=== 요구 사항 ===
아래 기록에서 "Ediciones Sir" 텍스트가 있는 줄부터 "protokollo@likovrisipefki.gr" 텍스트가 있는 줄까지 양 끝 줄을 포함해 그대로 복사해 주세요. 그림은 답에 넣지 마세요.

(저장된 항목)

--------------------

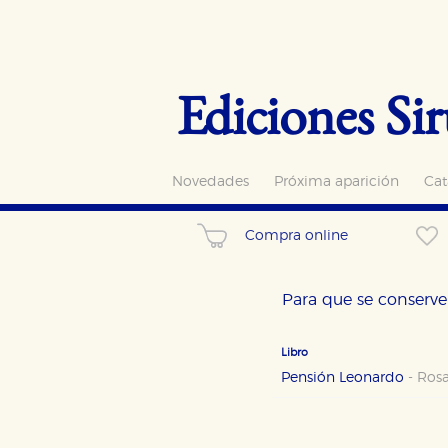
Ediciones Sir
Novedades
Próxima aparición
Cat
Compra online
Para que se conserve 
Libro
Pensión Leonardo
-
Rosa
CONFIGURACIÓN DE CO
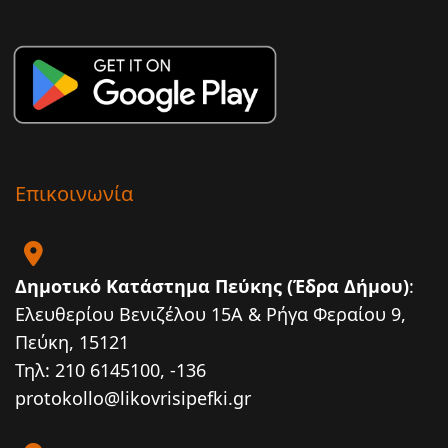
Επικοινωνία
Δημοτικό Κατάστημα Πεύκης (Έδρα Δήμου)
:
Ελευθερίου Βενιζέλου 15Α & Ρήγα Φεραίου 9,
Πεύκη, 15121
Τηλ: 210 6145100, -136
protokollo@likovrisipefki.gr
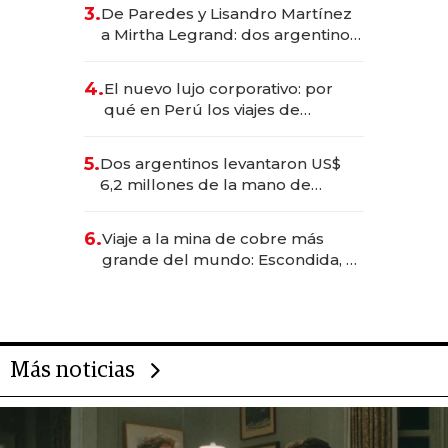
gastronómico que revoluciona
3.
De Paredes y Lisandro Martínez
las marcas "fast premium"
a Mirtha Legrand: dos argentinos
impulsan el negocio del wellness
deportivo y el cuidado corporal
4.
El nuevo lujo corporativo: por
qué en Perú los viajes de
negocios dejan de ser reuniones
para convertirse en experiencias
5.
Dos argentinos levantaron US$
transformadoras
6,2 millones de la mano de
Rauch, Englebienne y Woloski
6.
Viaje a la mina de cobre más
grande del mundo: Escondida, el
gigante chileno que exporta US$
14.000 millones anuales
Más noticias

--------------------

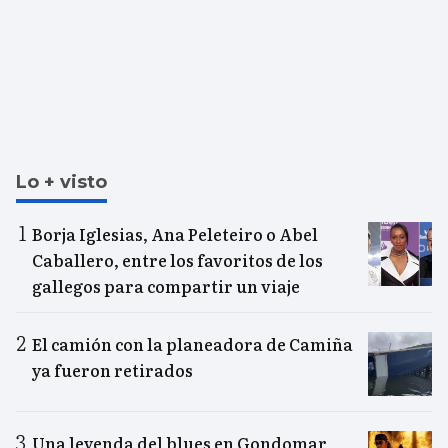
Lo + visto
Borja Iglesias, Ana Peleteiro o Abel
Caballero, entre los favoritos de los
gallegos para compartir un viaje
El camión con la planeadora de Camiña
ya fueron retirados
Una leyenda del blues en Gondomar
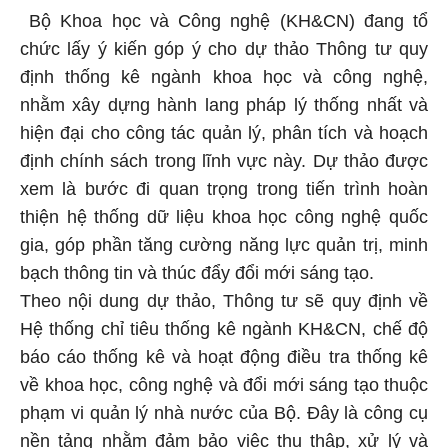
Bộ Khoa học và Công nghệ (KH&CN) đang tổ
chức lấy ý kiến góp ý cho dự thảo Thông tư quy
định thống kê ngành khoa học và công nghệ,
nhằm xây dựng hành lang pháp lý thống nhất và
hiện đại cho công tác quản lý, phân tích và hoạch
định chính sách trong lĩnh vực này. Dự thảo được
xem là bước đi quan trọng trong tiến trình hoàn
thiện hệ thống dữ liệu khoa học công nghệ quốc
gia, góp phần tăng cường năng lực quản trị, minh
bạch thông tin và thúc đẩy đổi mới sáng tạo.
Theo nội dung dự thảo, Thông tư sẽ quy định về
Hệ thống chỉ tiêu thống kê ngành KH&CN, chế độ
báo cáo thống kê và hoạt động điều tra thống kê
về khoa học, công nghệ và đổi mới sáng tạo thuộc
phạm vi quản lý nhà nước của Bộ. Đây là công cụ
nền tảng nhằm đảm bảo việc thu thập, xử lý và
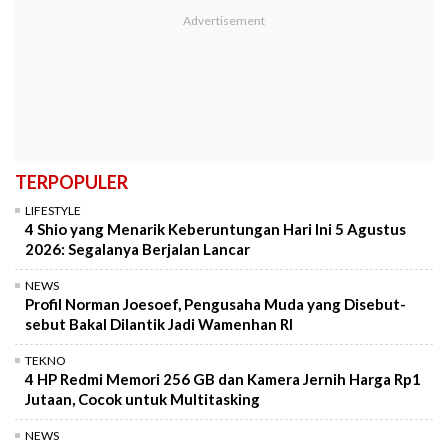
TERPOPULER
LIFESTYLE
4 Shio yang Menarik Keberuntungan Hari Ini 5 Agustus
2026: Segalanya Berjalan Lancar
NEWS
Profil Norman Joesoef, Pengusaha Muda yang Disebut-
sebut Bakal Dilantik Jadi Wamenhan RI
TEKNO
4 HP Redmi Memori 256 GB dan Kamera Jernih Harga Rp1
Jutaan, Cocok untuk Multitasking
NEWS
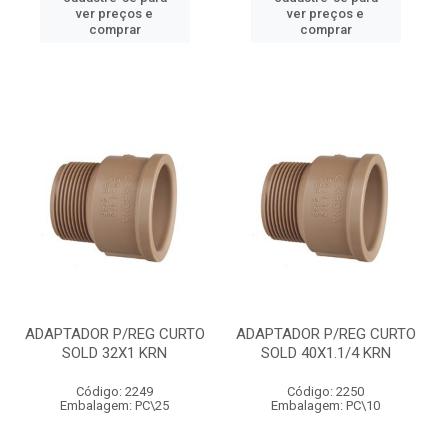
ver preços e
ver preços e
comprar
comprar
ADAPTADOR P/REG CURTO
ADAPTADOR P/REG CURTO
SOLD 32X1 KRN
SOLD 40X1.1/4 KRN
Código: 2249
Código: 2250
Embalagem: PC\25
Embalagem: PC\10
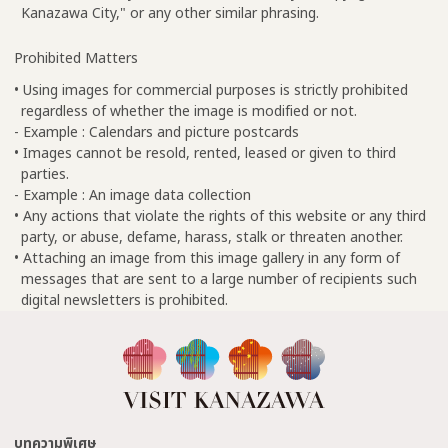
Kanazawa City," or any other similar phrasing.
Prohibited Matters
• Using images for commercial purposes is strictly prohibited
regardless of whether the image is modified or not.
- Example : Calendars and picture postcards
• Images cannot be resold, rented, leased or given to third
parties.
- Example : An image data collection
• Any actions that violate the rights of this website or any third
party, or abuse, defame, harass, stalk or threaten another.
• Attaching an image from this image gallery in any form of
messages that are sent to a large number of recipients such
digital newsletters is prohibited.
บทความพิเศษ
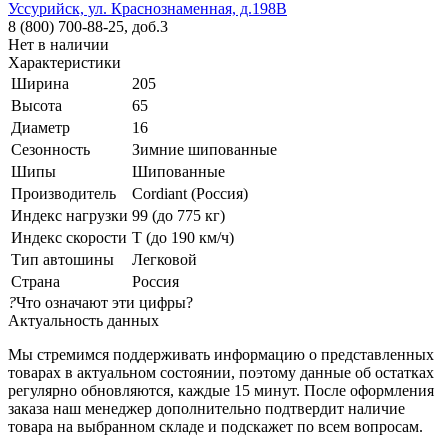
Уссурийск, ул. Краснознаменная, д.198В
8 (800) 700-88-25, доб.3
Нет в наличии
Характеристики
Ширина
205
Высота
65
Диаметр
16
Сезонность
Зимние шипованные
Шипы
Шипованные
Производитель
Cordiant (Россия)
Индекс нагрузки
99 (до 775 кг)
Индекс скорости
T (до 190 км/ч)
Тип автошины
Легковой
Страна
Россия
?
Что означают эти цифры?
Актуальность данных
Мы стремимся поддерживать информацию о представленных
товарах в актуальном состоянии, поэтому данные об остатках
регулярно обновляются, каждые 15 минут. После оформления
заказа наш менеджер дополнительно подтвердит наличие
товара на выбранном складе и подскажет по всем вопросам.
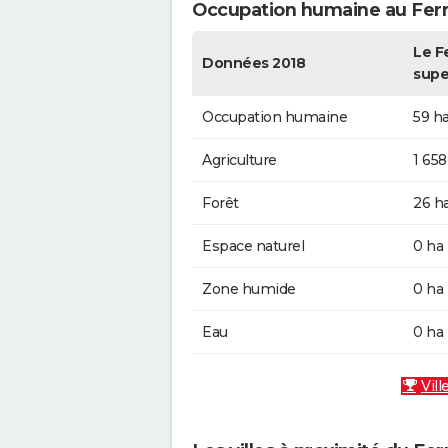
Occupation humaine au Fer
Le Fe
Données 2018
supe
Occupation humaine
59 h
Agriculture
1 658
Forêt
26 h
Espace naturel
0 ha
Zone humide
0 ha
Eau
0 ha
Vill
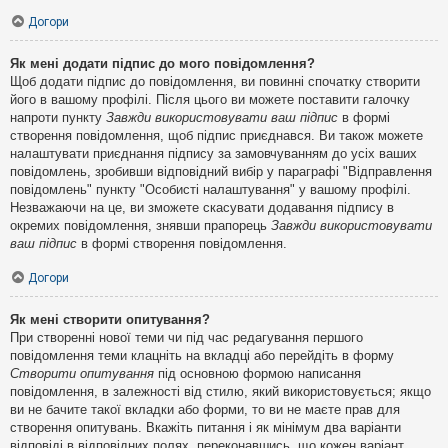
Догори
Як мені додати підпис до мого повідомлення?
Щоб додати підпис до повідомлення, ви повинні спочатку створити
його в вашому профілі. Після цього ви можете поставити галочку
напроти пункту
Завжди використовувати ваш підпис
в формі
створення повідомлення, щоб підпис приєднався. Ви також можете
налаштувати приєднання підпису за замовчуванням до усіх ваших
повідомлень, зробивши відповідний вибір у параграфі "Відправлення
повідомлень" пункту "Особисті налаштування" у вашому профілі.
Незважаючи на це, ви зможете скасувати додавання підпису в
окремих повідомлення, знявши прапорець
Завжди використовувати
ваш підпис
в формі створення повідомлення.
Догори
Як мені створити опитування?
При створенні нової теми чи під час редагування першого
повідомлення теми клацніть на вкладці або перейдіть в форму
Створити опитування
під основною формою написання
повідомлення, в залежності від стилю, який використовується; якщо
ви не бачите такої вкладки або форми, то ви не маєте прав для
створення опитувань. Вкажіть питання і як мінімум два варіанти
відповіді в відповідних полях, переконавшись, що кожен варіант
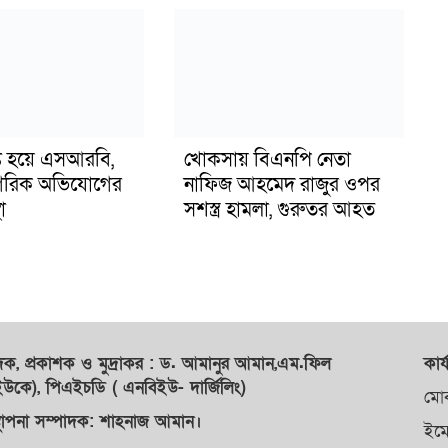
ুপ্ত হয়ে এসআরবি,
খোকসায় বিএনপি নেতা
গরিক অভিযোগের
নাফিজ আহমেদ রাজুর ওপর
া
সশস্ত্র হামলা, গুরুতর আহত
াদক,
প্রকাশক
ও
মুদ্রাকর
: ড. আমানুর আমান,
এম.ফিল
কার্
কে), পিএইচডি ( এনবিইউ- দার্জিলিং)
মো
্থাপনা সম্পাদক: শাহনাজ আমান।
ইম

--------------------

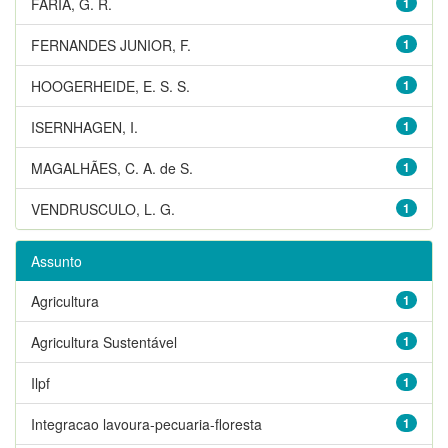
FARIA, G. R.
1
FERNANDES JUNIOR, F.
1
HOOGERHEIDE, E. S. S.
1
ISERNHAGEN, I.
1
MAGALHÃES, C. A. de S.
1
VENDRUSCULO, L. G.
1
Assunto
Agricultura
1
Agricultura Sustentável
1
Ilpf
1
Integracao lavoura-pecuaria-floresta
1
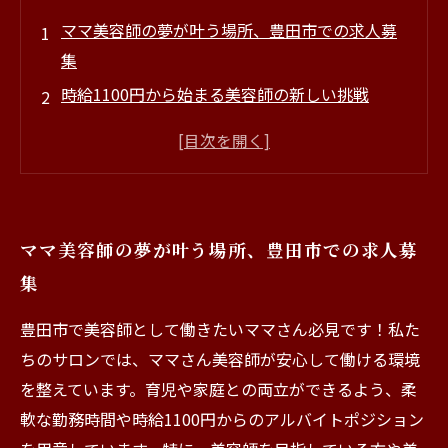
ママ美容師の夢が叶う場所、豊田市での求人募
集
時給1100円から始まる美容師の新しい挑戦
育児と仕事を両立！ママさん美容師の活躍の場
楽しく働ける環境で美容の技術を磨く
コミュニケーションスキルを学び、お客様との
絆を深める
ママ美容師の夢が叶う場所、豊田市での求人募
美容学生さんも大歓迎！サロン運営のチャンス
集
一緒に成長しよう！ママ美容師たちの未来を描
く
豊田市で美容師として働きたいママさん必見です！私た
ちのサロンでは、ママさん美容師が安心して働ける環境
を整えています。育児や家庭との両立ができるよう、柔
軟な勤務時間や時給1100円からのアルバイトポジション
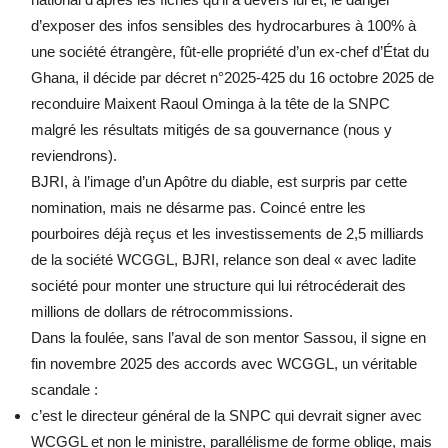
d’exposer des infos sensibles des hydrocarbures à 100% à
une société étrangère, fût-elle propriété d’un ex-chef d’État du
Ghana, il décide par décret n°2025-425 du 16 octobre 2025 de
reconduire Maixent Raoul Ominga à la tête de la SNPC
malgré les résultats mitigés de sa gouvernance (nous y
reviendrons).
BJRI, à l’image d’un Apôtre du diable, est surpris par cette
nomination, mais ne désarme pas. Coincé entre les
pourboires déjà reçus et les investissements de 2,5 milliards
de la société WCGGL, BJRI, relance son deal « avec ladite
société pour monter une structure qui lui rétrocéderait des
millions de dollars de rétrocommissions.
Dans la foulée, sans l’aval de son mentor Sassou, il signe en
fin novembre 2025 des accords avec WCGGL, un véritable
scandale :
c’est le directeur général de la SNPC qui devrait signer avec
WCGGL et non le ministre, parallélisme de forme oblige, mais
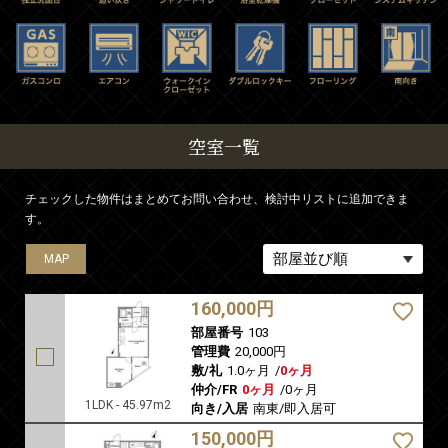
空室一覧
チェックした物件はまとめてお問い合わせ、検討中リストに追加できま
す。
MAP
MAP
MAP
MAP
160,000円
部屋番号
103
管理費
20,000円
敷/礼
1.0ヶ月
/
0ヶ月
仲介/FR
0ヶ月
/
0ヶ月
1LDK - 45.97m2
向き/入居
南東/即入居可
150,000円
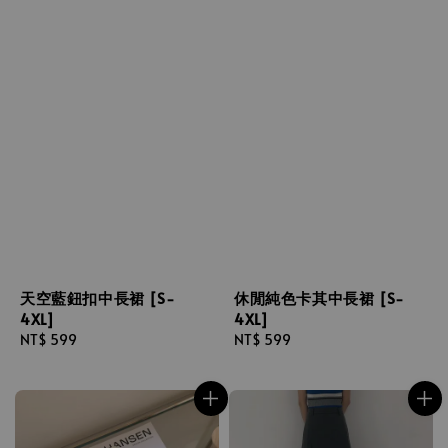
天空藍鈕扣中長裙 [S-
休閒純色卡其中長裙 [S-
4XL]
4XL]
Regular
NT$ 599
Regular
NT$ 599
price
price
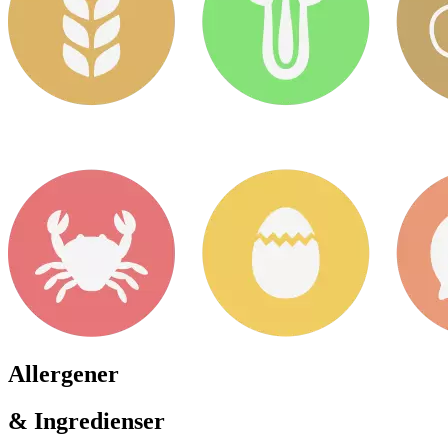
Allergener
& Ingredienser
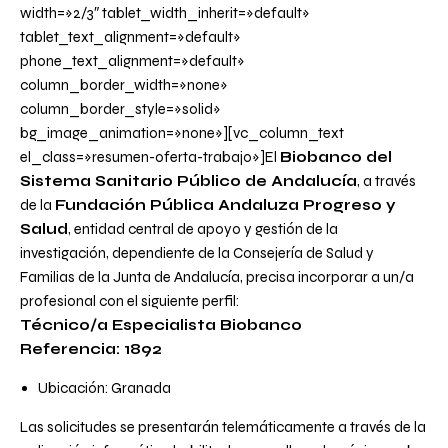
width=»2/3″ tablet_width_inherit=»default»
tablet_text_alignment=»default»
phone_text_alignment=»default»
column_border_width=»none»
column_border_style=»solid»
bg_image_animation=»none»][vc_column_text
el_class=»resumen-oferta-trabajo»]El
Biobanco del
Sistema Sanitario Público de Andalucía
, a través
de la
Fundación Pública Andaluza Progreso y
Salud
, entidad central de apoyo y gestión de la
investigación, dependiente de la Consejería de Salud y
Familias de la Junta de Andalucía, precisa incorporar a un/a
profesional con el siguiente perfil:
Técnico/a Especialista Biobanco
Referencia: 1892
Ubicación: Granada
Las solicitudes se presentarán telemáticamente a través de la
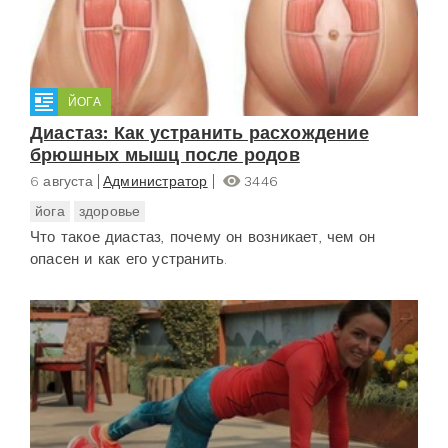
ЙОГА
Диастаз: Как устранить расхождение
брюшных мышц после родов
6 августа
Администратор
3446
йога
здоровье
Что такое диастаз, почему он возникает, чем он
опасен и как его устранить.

--------------------

=== 과제 풀이 ===
Ediciones Sir
Novedades
Próxima aparición
Cat
Compra online
Para que se conserve 
Libro
Pensión Leonardo
-
Rosa
CONFIGURACIÓN DE CO
Επικοινωνία
Δημοτικό Κατάστημα Πεύκης (Έδρα Δήμου)
:
Ελευθερίου Βενιζέλου 15Α & Ρήγα Φεραίου 9,
Πεύκη, 15121
Τηλ: 210 6145100, -136
protokollo@likovrisipefki.gr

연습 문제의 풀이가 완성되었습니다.